_Aim of the exercise:_ From the records below, print exactly the lines starting at the one containing "left front paw: (450, 316)" and ending at the one containing "right back paw: (260, 302)", ends included, and nothing else.

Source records
::::::::
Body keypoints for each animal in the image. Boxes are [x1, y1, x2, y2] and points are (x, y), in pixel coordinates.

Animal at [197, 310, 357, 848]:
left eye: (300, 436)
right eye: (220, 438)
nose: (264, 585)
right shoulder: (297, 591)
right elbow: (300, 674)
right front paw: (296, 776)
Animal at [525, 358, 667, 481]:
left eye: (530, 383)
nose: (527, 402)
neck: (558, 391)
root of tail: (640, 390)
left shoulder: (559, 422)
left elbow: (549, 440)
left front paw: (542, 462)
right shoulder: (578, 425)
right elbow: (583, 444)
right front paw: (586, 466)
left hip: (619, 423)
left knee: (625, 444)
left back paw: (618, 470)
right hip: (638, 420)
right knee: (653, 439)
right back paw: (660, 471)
::::::::
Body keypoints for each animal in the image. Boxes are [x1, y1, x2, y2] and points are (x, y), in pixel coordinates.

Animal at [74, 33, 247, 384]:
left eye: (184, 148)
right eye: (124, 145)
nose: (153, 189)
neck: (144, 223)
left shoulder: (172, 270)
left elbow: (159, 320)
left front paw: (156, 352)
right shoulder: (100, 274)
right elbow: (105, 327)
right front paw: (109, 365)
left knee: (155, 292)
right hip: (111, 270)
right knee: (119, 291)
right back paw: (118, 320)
::::::::
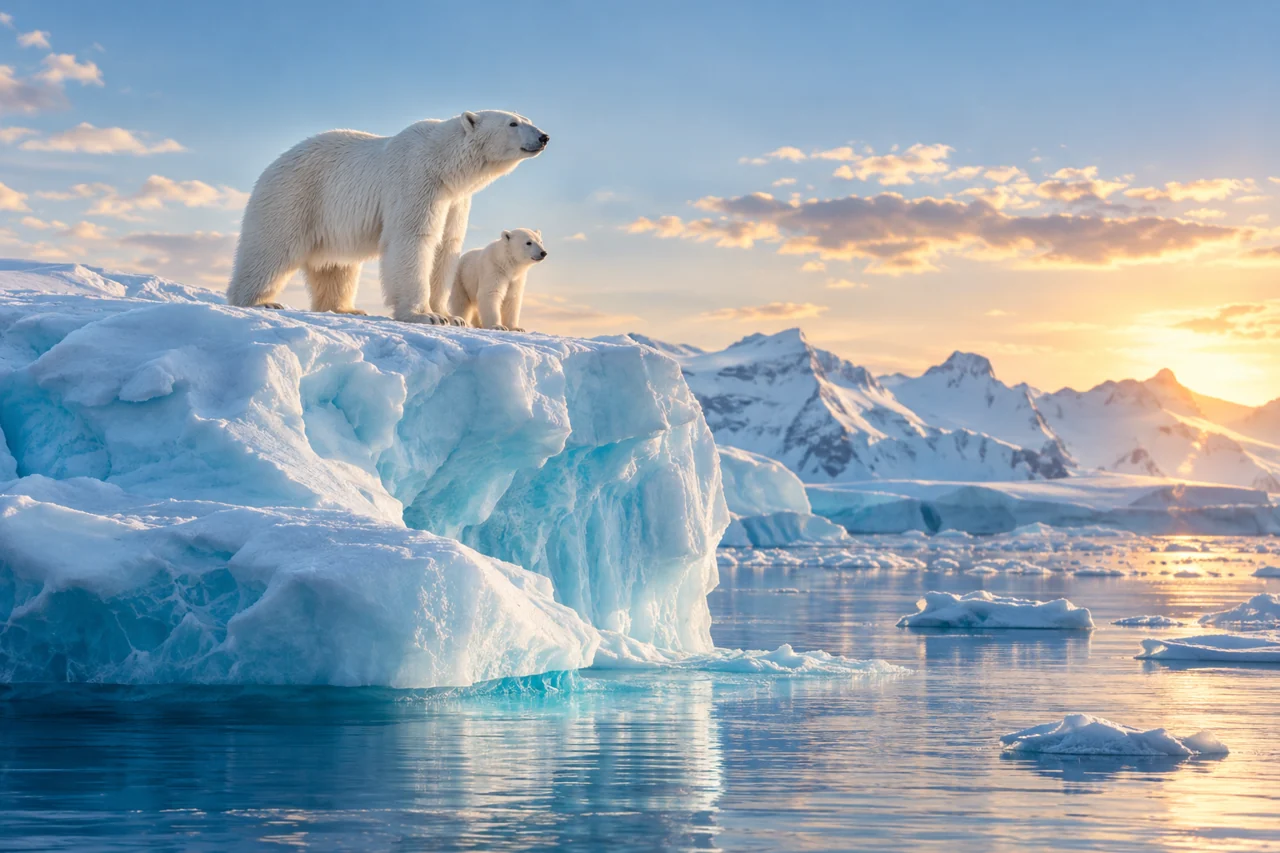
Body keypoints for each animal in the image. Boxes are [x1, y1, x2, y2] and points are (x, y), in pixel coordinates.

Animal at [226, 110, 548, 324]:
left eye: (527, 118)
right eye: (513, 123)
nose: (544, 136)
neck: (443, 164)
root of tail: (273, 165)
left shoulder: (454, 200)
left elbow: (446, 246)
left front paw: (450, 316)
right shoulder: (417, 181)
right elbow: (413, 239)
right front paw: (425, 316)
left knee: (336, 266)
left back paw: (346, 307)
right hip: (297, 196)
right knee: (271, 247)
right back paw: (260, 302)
::::::::
_Task result:_
left front paw: (450, 316)
right shoulder: (417, 181)
right elbow: (413, 239)
right front paw: (425, 316)
left knee: (336, 266)
left back paw: (346, 307)
right hip: (297, 196)
right knee: (271, 247)
right back paw: (260, 302)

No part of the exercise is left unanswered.